§ **The task**
In how many lines of the data does the word "pixel" appear? Give the number by itself.

Dataset entries

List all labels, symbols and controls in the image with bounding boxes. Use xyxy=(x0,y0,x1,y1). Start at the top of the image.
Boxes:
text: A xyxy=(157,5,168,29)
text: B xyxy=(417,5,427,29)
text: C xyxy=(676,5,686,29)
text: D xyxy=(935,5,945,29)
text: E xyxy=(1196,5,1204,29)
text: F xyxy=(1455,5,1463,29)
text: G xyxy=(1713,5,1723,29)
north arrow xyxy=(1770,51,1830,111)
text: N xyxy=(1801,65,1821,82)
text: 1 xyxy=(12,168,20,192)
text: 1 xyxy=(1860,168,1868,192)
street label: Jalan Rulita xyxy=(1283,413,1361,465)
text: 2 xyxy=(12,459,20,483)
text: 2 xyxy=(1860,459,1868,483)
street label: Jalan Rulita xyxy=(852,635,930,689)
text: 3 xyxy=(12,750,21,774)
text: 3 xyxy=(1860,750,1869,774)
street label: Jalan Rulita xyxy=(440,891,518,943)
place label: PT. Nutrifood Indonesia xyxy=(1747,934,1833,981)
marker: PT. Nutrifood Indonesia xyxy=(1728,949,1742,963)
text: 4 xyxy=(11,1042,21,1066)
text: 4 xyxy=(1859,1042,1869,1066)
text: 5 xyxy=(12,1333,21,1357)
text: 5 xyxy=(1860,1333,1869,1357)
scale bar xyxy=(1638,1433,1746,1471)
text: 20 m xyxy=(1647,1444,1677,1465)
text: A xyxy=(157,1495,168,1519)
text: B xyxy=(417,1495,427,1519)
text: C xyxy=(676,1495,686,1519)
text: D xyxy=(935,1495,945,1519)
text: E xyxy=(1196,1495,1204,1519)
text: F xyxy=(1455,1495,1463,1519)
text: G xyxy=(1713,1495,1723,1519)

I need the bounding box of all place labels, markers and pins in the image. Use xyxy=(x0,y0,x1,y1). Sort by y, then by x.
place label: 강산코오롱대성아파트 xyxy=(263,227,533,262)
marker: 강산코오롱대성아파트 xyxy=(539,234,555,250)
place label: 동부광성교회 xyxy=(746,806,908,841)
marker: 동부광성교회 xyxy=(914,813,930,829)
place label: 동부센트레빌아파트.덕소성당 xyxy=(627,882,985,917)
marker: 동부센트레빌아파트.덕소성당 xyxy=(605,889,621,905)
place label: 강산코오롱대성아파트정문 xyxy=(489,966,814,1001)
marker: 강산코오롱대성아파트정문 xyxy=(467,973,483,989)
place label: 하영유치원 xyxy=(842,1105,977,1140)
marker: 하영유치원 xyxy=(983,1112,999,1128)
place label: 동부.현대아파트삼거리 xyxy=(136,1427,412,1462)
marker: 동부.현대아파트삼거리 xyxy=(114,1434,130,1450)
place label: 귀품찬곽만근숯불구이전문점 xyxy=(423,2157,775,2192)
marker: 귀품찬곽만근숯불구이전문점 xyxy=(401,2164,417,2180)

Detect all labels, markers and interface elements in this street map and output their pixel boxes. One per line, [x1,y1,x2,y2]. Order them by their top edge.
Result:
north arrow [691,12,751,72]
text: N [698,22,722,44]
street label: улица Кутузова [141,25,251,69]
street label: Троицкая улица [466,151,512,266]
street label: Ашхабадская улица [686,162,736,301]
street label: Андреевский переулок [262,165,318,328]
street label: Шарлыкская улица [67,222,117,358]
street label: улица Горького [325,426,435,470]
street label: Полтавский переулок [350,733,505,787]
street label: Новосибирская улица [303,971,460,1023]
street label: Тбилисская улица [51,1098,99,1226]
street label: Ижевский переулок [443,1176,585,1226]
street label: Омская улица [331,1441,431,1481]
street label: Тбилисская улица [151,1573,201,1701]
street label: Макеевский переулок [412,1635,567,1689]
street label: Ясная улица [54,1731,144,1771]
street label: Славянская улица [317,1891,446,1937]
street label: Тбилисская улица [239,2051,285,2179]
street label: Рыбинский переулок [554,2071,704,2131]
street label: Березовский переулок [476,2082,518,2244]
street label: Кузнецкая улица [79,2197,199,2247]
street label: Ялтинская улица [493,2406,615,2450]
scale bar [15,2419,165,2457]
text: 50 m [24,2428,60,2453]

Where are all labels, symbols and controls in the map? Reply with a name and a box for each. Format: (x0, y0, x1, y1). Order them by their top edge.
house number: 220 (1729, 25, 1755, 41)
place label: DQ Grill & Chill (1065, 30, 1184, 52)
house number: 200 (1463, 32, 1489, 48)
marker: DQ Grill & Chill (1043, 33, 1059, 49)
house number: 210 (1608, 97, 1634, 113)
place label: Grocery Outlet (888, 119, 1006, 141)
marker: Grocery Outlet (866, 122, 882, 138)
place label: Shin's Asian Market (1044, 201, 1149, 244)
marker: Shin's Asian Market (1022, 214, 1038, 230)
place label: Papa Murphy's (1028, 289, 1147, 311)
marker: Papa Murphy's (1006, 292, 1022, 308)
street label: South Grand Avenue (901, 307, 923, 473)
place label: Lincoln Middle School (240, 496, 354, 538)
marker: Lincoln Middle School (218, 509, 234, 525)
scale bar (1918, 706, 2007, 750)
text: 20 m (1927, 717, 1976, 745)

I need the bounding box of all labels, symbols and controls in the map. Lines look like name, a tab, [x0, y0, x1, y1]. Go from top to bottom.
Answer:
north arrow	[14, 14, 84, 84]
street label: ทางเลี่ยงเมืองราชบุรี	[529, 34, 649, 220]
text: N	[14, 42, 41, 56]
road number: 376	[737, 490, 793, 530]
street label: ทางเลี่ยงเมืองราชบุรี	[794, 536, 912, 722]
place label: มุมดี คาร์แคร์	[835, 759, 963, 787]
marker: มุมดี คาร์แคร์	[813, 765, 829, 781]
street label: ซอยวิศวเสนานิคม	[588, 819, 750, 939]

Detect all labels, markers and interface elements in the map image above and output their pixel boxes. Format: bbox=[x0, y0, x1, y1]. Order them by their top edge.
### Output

§ **Written reply**
2